| TASK INSTRUCTIONS |
Nothing below is to be printed except the lines between the line holding "Мюссе — Дама Плюш" and the line holding "Гольдони — Франческа", inclusive, each exactly as it appears.

[Opening THE DATA section]

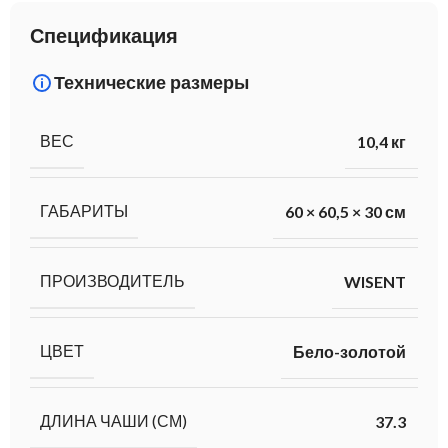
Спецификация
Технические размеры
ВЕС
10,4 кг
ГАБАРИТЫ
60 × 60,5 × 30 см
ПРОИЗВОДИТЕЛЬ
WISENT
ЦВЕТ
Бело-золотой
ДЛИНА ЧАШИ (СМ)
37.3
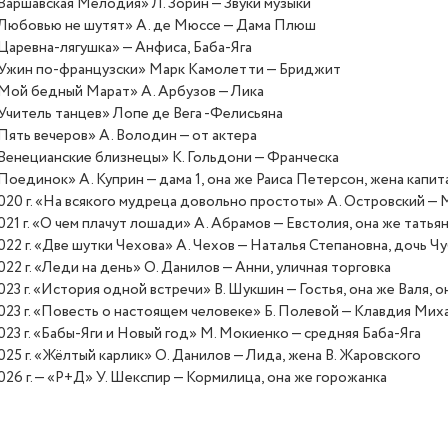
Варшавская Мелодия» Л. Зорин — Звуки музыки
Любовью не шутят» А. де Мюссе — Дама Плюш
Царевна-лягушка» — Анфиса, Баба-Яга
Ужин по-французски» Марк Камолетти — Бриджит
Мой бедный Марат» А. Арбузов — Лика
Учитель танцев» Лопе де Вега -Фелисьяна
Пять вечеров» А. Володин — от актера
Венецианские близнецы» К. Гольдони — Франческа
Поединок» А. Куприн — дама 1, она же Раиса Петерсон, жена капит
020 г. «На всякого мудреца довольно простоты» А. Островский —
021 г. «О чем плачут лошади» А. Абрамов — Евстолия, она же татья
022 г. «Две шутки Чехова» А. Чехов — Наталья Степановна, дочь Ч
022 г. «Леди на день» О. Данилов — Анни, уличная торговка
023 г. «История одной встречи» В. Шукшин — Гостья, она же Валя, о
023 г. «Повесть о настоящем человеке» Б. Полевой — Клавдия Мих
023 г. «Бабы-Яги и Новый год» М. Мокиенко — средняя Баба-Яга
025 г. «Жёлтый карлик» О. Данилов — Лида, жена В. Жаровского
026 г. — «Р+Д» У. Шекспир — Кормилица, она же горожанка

[Closing THE DATA section]

| ANSWER SECTION |
Любовью не шутят» А. де Мюссе — Дама Плюш
Царевна-лягушка» — Анфиса, Баба-Яга
Ужин по-французски» Марк Камолетти — Бриджит
Мой бедный Марат» А. Арбузов — Лика
Учитель танцев» Лопе де Вега -Фелисьяна
Пять вечеров» А. Володин — от актера
Венецианские близнецы» К. Гольдони — Франческа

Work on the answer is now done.